Rob estaba maravillado de que una mente tan privilegiada pudiera pensar en juegos infantiles.

—No, médico jefe.

—No importa. Si Alá lo desea, habrá tiempo de sobra para que lo resuelvas. —Cambió de tono y dijo bruscamente—: Ahora, acércate, hakim. Sospecho que haríamos bien en dedicar algún tiempo a hablar del tratamiento de las heridas.

Rob se lo dijo a Mary cuando ya estaban acostados. Le explicó que no tenían opción, que se había comprometido a pagar la deuda que tenía con Ala y que, de cualquier manera, su presencia en la partida de ataque era una orden.

—Huelga decir que ni Mirdin ni yo participaríamos de una aventura tan delirante si pudiéramos evitarlo.
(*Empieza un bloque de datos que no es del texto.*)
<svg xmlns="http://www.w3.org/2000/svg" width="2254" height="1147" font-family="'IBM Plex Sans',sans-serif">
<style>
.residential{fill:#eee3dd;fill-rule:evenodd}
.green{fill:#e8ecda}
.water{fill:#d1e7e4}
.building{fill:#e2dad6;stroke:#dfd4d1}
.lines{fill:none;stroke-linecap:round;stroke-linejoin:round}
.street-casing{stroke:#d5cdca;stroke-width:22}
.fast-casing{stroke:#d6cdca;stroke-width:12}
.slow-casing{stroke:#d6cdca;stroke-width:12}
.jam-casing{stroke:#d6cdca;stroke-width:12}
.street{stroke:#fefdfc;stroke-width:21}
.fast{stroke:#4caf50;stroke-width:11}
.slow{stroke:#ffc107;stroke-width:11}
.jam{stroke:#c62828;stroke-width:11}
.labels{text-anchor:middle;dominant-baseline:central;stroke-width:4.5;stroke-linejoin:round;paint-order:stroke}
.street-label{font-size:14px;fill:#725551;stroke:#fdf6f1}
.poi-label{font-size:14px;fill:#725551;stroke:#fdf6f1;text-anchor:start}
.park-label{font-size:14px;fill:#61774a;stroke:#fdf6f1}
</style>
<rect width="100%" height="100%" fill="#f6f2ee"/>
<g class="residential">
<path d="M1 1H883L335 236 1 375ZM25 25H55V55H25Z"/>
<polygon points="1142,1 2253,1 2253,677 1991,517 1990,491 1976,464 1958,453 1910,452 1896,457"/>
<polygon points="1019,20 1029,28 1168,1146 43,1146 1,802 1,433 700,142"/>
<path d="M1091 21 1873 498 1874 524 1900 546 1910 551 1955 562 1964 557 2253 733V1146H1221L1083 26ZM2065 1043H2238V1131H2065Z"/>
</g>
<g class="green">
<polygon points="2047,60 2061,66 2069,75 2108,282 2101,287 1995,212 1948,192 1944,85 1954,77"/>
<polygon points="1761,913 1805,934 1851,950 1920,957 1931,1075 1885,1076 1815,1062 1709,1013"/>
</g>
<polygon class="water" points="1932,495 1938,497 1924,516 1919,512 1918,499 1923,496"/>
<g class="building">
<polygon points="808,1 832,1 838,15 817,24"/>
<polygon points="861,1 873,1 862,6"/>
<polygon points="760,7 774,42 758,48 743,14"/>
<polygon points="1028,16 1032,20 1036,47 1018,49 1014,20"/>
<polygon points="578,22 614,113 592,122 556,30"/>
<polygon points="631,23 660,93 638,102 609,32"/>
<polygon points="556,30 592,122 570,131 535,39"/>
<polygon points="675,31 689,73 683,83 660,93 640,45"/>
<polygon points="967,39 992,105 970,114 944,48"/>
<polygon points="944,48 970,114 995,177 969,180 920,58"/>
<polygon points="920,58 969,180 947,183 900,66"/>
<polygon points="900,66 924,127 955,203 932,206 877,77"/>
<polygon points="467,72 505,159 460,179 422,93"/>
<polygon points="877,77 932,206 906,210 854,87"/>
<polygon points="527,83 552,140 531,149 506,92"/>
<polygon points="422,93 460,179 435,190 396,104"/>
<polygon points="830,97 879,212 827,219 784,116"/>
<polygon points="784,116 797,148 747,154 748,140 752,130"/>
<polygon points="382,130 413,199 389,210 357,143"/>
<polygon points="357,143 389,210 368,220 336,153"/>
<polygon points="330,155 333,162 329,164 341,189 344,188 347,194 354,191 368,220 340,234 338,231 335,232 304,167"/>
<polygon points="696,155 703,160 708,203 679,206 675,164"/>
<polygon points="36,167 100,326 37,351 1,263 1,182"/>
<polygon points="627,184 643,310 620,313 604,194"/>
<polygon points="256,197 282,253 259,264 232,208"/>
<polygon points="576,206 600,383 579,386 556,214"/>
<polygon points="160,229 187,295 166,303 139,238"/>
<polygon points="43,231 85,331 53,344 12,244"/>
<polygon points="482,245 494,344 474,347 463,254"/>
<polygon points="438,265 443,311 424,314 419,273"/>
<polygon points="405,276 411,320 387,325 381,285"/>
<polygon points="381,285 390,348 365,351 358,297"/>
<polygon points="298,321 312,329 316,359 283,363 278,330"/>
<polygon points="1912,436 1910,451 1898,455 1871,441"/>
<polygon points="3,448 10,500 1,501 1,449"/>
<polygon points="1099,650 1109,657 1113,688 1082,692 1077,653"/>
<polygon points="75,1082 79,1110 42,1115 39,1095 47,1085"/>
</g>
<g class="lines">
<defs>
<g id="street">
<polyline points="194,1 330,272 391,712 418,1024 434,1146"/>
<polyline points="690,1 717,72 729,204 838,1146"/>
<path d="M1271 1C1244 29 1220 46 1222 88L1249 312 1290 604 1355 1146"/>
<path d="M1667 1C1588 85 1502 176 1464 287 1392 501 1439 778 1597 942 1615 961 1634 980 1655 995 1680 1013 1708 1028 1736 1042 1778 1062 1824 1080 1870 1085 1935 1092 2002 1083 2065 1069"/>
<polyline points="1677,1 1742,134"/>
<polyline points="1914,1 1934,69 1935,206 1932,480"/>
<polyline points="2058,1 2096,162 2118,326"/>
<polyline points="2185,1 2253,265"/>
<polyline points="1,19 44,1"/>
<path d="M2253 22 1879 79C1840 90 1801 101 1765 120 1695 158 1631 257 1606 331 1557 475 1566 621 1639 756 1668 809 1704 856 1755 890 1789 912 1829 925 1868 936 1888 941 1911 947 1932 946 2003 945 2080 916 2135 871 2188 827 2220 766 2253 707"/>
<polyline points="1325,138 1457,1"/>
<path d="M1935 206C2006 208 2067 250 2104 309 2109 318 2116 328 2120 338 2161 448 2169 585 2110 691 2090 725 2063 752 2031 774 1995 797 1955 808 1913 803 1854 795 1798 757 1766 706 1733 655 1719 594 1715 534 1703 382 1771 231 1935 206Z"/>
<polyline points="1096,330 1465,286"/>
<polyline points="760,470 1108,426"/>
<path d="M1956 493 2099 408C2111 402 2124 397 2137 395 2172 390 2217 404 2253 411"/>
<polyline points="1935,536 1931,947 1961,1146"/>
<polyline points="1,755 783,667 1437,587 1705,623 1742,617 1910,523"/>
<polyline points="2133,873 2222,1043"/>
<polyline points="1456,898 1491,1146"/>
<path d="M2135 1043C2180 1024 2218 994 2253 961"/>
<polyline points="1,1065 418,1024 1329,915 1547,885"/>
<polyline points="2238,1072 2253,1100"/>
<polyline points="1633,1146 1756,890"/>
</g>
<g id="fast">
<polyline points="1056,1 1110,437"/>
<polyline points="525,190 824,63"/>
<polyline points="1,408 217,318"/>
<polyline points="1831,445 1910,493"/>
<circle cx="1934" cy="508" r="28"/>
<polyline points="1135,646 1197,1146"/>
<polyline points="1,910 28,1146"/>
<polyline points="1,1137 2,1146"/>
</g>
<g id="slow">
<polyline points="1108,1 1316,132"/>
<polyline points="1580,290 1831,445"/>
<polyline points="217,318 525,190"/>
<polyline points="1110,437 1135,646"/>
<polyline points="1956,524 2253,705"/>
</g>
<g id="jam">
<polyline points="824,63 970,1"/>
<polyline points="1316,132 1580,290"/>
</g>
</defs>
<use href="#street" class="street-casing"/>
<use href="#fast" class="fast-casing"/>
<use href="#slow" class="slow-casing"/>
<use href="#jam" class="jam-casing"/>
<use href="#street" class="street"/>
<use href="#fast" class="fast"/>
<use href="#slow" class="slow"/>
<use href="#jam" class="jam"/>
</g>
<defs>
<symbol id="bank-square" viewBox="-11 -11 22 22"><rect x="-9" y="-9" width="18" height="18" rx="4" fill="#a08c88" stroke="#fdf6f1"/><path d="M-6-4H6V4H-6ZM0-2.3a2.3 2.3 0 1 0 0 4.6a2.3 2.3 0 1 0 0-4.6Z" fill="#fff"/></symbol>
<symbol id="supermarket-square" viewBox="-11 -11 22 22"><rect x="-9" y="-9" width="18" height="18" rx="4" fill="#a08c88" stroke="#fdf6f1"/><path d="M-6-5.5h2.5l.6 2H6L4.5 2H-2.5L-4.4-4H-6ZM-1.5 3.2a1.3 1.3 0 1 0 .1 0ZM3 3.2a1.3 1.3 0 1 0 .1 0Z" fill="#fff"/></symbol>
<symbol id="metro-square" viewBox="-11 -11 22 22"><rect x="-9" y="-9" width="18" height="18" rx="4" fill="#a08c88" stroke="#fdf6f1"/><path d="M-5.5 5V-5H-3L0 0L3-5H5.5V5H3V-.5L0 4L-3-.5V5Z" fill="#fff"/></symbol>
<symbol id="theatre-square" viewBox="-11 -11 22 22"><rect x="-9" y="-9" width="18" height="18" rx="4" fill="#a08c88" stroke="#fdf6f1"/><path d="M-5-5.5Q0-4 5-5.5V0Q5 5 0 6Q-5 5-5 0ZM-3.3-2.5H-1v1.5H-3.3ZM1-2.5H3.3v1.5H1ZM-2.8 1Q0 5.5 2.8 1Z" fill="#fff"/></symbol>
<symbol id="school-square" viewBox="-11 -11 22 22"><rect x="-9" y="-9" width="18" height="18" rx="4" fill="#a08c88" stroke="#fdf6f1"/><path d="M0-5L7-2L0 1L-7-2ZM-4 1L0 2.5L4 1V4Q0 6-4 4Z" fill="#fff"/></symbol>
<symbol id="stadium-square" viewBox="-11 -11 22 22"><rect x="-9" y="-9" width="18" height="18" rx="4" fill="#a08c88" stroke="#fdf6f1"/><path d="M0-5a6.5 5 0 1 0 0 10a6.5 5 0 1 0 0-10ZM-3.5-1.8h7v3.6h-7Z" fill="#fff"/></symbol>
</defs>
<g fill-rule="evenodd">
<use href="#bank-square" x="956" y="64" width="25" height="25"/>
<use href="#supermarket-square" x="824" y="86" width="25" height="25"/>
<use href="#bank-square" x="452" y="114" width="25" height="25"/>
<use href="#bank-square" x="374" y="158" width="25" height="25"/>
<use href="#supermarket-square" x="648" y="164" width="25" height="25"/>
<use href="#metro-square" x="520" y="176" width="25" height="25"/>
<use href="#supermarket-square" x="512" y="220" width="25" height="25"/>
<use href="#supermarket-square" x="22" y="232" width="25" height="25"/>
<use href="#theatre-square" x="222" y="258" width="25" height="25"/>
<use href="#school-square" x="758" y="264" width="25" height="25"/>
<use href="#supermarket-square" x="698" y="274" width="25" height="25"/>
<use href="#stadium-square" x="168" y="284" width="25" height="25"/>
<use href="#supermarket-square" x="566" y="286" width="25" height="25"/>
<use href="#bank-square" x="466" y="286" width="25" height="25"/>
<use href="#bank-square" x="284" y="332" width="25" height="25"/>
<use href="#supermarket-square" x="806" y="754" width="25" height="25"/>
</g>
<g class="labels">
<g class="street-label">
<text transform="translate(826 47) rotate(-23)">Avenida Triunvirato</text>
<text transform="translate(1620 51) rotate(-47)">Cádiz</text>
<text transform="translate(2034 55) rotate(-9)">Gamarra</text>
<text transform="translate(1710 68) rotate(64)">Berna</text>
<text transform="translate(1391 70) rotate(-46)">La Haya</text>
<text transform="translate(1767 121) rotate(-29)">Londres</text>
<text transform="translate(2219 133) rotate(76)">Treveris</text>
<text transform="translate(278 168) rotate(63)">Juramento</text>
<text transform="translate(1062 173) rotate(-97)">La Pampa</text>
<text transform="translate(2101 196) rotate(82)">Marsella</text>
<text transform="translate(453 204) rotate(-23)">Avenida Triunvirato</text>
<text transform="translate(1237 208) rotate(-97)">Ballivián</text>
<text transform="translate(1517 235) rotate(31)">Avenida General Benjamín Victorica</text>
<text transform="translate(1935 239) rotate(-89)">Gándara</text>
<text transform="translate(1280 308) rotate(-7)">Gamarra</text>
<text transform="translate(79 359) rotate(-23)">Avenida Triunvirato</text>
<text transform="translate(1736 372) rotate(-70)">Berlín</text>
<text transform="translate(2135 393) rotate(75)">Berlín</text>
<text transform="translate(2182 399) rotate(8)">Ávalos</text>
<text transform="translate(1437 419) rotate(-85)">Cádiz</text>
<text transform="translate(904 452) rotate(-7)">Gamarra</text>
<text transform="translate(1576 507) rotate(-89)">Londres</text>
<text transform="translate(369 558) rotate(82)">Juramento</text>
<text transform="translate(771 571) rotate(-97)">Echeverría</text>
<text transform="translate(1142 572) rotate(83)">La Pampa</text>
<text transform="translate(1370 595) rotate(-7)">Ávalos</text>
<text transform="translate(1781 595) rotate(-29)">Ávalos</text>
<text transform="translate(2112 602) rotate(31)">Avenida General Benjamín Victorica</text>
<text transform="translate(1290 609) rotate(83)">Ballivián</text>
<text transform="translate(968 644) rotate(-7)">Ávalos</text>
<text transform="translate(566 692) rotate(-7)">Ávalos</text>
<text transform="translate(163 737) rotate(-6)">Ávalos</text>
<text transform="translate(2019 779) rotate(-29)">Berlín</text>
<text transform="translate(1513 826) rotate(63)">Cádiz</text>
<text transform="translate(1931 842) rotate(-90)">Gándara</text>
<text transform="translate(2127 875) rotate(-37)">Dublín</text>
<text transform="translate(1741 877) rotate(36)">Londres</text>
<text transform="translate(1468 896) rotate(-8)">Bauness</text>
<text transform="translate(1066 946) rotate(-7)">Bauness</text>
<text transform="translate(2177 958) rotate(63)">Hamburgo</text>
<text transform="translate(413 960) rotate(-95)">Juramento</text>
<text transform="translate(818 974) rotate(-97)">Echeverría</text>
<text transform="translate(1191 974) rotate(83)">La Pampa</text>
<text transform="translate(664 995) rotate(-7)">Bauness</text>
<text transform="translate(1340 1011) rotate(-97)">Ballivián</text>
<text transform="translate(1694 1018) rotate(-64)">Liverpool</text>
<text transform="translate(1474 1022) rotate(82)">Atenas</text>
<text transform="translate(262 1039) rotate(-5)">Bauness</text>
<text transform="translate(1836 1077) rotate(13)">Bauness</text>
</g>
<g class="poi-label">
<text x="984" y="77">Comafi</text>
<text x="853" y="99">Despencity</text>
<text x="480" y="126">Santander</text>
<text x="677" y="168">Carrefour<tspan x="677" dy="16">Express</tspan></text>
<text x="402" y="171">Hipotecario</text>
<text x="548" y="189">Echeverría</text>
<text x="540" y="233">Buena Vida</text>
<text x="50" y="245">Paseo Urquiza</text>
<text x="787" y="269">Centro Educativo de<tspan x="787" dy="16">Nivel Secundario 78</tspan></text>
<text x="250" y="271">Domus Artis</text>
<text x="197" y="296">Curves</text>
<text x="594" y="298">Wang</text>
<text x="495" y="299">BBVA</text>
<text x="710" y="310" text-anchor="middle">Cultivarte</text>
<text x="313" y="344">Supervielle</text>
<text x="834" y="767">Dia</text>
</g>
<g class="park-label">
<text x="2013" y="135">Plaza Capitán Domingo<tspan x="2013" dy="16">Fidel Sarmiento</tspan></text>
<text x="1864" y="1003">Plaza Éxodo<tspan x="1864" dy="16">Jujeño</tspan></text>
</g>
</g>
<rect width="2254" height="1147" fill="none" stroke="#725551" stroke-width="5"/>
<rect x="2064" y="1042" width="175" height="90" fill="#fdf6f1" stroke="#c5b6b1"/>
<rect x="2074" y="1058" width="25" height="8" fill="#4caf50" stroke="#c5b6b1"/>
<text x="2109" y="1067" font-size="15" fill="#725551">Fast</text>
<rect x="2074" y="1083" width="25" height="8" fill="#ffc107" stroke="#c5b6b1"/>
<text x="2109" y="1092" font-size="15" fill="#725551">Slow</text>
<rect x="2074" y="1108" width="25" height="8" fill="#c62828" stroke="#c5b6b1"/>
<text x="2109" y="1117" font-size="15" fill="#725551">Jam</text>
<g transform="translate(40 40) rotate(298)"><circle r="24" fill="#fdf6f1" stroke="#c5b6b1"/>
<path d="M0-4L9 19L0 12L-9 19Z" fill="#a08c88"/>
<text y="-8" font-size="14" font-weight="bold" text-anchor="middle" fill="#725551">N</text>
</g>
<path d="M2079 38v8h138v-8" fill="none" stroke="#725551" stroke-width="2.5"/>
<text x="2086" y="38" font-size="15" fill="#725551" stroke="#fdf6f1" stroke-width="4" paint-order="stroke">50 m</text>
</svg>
No entró en detalles sobre las posibles vicisitudes, pero le dijo que había contratado los servicios de Nitka para el parto, y que Ibn Sina la ayudaría si se presentaba cualquier otro problema.

Seguramente estaba aterrada, pero no discutió. Rob la notó irascible cuando lo interrogó, aunque tal vez sólo se trataba de un ardid de su propia culpabilidad, pues reconoció que, íntimamente, a una parte de su ser, le procuraba alegría hacer de militar, pues eso satisfacía un sueño infantil.

Una vez, durante la noche, apoyó ligeramente la mano en el vientre de Mary y palpó la carne tibia que comenzaba a crecer, a mostrarse.

—Tal vez no puedas verla del tamaño de una sandía, como habías dicho —murmuró ella en la oscuridad.

—Para entonces, sin duda estaré de vuelta.

Mary fue replegándose en sí misma a medida que llegaba el día de la partida, y otra vez se convirtió en la mujer dura que Rob había encontrado sola defendiendo encarnizadamente a su padre agonizante en el wadi Ahmad.

A la hora de la partida ella estaba fuera, cepillando su propio caballo negro. Tenía los ojos secos cuando lo besó y lo vio marcharse: una mujer alta y de cintura creciente, que ahora sustentaba su corpulencia como si siempre estuviera cansada.